Check the centring of the steam port on the trunnion plate with a dial indicator referenced to the trunnion bore — not to the port slot edges, which are often filed by hand. Symmetry within 0.05 mm usually fixes the bidirectional running.
It comes down to the cutting-to-return ratio you want and the package envelope. The Whitworth (grounded-crank inversion) gives you ratios up to about 1.7:1 and packages compactly under the ram, which is why Atlas and South Bend used it on bench shapers. The crank-shaper (also a slider-crank inversion but with a long oscillating link) hits ratios up to 2:1 and is more forgiving of dimensional drift as the linkage wears, but it needs vertical clearance for the long rocker arm.
Rule of thumb: under 18 inch stroke, Whitworth. Over 18 inch stroke, crank-shaper. The Atlas 7B at 7-inch stroke is firmly Whitworth territory.
Three degrees of lost swing on an oscillating cylinder almost always trace to one of two places. First, the crank pin hole in the connecting rod end — if it's reamed even 0.15 mm oversize on a 9.5 mm pin, the rod sits offset under load and shortens the effective crank throw enough to cost 2-3° of swing. Second, the connecting-rod length itself: on this geometry the rod length must match the centre distance d closely, because the rod doubles as the prismatic-joint slider. A rod 0.3 mm too long jams the swing at one end of the stroke and you only see partial travel.
Mike the pin and rod-end hole, then measure rod centre-to-centre. One of the two is out.

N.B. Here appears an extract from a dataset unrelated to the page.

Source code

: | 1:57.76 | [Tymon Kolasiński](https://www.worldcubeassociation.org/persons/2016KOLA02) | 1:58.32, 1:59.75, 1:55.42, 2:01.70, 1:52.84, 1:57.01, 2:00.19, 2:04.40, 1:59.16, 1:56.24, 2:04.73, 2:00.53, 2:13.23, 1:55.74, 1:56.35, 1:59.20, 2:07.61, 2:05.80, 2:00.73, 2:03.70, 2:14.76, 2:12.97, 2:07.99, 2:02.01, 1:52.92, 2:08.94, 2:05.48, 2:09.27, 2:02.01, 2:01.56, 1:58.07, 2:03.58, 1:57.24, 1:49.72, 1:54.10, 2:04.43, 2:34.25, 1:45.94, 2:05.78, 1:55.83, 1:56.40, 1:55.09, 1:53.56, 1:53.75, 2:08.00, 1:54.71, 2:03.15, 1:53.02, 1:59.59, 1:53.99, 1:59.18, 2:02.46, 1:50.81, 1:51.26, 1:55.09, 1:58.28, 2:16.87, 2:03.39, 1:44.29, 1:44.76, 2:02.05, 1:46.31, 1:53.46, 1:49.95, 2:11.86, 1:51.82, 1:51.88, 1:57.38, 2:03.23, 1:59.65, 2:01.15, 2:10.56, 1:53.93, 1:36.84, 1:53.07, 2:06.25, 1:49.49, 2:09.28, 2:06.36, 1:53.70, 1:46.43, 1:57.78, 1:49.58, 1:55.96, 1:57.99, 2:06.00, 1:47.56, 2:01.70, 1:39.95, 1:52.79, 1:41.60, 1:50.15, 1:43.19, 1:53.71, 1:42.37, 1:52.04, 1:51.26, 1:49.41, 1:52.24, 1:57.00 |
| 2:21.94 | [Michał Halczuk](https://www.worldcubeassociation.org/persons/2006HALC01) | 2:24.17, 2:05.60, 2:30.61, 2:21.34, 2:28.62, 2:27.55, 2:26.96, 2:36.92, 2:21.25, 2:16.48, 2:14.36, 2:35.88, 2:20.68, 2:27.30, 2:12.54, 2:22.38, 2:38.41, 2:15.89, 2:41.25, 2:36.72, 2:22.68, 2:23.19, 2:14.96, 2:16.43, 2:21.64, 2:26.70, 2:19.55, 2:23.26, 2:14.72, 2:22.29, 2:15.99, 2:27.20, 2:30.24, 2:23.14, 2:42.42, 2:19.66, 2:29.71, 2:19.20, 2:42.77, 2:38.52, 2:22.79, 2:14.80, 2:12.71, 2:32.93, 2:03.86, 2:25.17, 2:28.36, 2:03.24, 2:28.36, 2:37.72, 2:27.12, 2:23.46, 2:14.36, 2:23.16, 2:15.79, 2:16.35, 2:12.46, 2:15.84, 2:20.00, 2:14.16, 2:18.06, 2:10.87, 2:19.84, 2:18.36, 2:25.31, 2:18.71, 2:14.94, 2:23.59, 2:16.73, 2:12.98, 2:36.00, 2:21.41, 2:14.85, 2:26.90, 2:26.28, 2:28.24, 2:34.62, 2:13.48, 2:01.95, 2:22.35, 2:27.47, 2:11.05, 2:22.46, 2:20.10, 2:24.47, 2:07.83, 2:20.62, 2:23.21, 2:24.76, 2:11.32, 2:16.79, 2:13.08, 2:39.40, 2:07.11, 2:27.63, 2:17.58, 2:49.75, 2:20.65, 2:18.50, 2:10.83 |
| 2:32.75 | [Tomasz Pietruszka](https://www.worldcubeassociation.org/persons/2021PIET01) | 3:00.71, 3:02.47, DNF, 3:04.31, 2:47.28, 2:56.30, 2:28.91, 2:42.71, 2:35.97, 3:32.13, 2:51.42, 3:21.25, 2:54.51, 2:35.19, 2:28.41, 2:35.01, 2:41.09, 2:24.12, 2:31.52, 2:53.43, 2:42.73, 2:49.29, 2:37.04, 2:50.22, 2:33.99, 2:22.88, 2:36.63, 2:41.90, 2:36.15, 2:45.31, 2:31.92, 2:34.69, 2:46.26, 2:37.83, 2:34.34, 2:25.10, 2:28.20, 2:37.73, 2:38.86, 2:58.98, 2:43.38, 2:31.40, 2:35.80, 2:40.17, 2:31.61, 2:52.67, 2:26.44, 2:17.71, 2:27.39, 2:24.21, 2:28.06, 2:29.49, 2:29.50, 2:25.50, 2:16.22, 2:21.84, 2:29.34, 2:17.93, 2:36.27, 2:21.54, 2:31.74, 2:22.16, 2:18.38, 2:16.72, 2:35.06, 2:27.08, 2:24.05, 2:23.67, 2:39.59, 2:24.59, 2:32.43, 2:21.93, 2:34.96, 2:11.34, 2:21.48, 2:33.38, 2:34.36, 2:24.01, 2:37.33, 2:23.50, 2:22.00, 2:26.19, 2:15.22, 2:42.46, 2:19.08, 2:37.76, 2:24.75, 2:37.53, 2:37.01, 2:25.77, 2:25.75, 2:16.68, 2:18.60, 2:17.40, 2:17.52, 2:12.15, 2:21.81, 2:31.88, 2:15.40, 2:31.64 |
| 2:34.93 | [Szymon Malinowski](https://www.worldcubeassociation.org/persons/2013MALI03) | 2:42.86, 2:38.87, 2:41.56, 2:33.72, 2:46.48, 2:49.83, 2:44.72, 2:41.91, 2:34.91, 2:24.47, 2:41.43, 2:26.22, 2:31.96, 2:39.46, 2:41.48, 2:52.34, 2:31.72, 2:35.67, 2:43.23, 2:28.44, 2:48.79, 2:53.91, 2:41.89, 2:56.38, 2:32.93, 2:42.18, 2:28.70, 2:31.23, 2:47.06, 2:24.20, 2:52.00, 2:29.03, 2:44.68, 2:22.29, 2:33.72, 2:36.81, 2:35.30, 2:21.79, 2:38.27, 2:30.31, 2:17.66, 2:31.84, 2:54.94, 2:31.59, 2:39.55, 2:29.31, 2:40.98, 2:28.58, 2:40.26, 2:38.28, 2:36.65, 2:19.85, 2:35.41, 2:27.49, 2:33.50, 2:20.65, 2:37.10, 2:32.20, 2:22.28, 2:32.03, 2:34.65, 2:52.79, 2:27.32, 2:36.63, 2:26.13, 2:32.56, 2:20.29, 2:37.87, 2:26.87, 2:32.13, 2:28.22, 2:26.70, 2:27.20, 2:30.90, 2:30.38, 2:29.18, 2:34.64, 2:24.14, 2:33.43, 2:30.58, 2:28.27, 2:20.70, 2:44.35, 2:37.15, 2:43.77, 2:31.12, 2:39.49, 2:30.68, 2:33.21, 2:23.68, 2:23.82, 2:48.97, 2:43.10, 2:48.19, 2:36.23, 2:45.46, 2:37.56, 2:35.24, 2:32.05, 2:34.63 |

Asymmetric feel in a swinging-block linkage usually means you're approaching a Grashof limit at one extreme of the input arc. The inverted slider-crank only runs smoothly through full rotation if the shortest link satisfies Grashof's condition; if your handle arc takes the linkage close to a singular position at one end, the mechanical advantage spikes there and the operator feels it as a notch or a soft dead spot.
Measure your four link lengths (handle, link, swinging block, ground centre distance) and check s + l ≤ p + q. If you're within 5% of the limit at the notchy end, shorten the handle stroke or widen the centre distance by a few millimetres to give the geometry breathing room.
Above roughly 80-100 psi the port-face sealing on an oscillating cylinder becomes the limiting factor. The cylinder face slides across the steam chest under full pressure, and the spring or gravity load holding the faces together has to overcome the steam force trying to lift them apart. On a 25 mm bore cylinder at 100 psi, the lifting force is around 220 N — manageable with a stout spring. At 200 psi you're at 440 N and the spring becomes a serious mechanical compromise.
For working steam over 100 psi, switch to a fixed cylinder with proper piston rings and a crosshead. Reserve the oscillating cylinder geometry for demonstration engines, low-pressure compressed-air running, or model engines under 60 psi.
Yes — that's exactly the inversion where you ground the slider link. The Walking-Beam pumpjack uses a related four-bar geometry, but a true inverted slider-crank with a grounded prismatic joint and a swinging connecting rod gives you continuous rotation from a reciprocating hydraulic ram, which is useful for slow indexing drives.
The catch is the crank throw must be no more than half the ram stroke, and you need a flywheel or a second ram phased 90° apart to carry the linkage through dead centres. Single-ram setups stall at TDC and BDC — the ram has zero leverage on the crank at those positions regardless of how much pressure you put behind it.